Currently on twitter, and maybe elsewhere, a video is circulating of a white woman named Amy Cooper. Cooper was walking her dog without a leash in the Ramble in Central Park, when a Black man named Christian Cooper approached her to ask her to leash her dog. At this point, according to Christian Cooper and his sister, who posted a video of the encounter, Amy Cooper almost immediately turned hostile. The video that Christian Cooper shot shows Amy Cooper threatening to call the police and to tell them that “an African American man” is threatening her life.
It is frightening, although not shocking, how quickly Amy Cooper summons a vulnerable tremor to her voice. Likewise her confidence that she can call the state apparatus’ violence to her service is terrifying but expected. All this has been written about more eloquently by other commentators.

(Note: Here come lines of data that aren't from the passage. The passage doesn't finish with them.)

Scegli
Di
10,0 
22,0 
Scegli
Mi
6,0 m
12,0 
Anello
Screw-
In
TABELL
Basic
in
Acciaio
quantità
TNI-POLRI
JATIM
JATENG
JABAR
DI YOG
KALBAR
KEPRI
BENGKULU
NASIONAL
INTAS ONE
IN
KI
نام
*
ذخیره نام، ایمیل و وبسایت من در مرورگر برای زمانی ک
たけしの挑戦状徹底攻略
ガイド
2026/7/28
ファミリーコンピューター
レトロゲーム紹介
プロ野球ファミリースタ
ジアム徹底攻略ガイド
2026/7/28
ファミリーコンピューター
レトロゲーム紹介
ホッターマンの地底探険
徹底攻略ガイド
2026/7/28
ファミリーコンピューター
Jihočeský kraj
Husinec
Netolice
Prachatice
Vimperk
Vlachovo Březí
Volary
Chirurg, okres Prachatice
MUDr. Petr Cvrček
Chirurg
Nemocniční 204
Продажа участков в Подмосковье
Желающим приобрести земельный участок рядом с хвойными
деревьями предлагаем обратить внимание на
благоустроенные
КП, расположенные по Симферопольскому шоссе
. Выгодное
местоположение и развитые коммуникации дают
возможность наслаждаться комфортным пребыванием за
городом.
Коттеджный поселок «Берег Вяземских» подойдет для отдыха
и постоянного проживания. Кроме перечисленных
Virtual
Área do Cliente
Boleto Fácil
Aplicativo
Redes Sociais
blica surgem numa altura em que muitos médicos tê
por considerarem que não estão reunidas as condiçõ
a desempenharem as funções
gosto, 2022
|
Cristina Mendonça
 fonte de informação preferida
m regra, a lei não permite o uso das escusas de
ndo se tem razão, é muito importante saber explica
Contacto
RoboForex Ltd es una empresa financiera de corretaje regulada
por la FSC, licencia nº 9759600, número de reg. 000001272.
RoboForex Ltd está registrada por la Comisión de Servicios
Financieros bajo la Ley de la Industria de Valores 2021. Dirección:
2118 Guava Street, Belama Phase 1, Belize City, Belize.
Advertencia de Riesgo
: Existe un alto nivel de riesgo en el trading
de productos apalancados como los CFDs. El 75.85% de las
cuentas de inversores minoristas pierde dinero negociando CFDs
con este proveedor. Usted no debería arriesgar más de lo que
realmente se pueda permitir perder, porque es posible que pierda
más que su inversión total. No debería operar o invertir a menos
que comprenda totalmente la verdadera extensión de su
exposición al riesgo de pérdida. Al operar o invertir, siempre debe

I’ll just add a little historical and geographical perspective. The Ramble was created by Frederick Law Olmsted as his touch of “real” wilderness to a Central Park that he was constantly tweaking to make less “artificial”. It is located roughly 4 blocks south of the southern bound of Seneca Village, the first settlement of free Black New Yorkers on Manhattan.
Seneca Village, of course, was claimed by eminent domain and dynamited to make Central Park. The stones of the AME Zion church of Seneca Village, which was built in 1853, just 4 years before the evictions and razing, might be repurposed in the wall bordering the park around 82nd. No one knows for sure. Twice in the history of the Park, some graves have turned up. There’s a small plaque, put up in the 90s, after Roy Rosenzweig and Elizabeth Blackmar’s book, The Park And the People “rediscovered” the history of the Village. That’s about it.

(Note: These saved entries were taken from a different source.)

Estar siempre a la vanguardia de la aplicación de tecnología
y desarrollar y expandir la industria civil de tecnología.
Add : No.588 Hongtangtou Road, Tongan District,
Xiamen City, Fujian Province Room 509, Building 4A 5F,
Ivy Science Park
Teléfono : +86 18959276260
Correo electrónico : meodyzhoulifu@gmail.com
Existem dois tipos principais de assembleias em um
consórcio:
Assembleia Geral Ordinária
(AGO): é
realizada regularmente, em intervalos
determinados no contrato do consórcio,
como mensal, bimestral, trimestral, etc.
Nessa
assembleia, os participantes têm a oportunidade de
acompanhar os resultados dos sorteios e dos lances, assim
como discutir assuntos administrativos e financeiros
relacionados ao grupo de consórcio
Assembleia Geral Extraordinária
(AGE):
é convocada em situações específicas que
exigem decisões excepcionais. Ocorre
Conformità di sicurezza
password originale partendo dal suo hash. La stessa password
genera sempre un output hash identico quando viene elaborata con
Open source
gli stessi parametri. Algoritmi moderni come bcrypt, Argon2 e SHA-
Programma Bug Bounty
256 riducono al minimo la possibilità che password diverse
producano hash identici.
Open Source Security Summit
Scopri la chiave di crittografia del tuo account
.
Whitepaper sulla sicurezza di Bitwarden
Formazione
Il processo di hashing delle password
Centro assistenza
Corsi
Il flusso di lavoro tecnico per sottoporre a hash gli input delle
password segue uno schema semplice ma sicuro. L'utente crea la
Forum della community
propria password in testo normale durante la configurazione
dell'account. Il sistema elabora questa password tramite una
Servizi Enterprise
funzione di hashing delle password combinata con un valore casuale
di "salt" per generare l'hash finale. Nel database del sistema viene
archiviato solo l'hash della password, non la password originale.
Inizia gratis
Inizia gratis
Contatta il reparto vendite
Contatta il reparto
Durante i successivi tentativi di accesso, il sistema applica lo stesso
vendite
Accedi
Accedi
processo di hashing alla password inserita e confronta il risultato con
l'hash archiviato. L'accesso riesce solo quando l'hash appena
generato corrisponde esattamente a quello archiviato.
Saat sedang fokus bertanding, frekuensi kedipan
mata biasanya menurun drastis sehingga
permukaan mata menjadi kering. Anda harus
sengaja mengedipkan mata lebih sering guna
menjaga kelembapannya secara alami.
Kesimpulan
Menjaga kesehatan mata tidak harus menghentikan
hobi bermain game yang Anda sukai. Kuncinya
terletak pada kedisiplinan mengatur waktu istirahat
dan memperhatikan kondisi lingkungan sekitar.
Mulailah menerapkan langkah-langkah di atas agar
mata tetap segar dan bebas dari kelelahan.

Amy Cooper, and all white Americans, including me, are allowed to forget what land they walk on, the people it belonged to or who belonged to the Land. They guard that ignorance with threats of violence, which the state, which exerts authority over the land and its people, is happy to back up. Memory and history are powerful tools that can make a deep contribution to justice, but ultimately, they are not enough. We must dismantle the systems that are built on these graves.